Routine mammograms, self-exams and MRIs not needed for most women under 50
Clinical breast exams are no longer routinely recommended for women at average risk of breast cancer, according to new Canadian guidelines.
That’s the main change in Monday’s updated guidelines from the Canadian Task Force on Preventive Health Care.
An analysis also found routine mammography, self-examinations and MRIs had no significant benefit for women aged 40 to 49.
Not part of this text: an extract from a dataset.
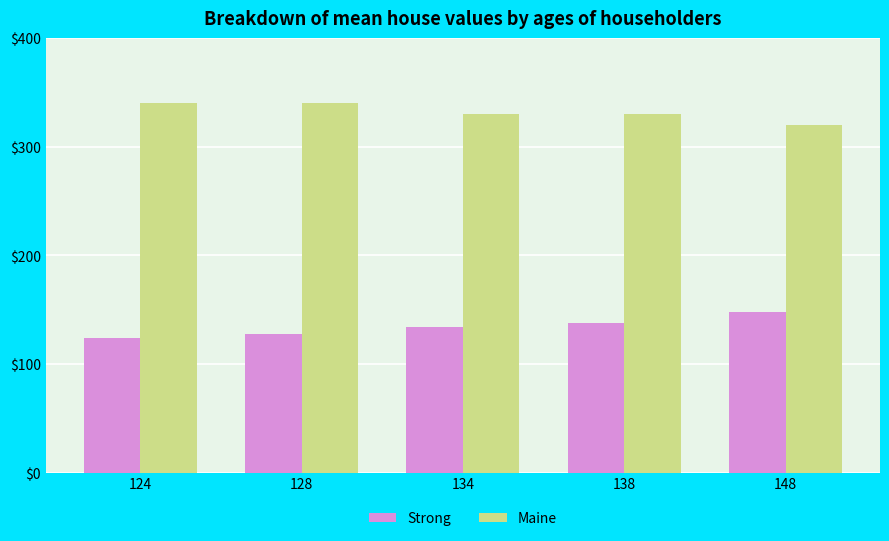

Is the value of Strong at 124 greater than the value of Maine at 134?

No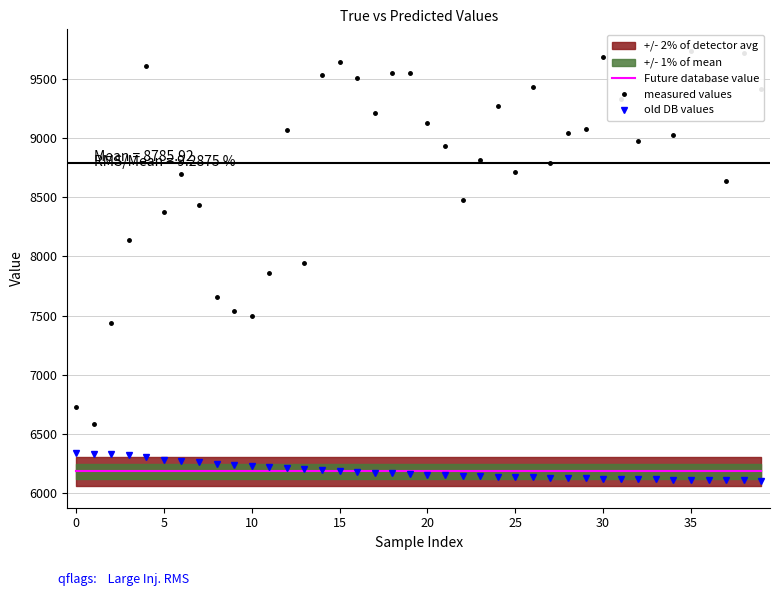

What is the highest value of the Future database value series?

6186.5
The task force also warned there was potential for harm from over-diagnosis and unnecessary biopsy, particularly for younger women.
“We’re trying to reframe this set of guidelines away from a prescriptive approach, which makes a one-size-fits-all recommendation for women based on their age, and change it into a discussion between a woman and her doctor about the potential risks, about the potential benefits, and allow each woman to make a decision that’s right for her,” said Dr. Marcello Tonelli, the chair of the task force and a professor at the University of Alberta’s Department of Medicine, in Edmonton.
The guidelines cover women up to age 74 who are at average risk, meaning they have:
- No previous breast cancer.
- No history of breast cancer in a first-degree relative such as a mother or sister.
- No known mutations in the BRCA1 or BRCA2 genes.
- No previous exposure to radiation of the chest wall.
The new guidelines also recommended a change in how often screening mammograms should be offered for women 50 to 74 — from every two years to every two to three years.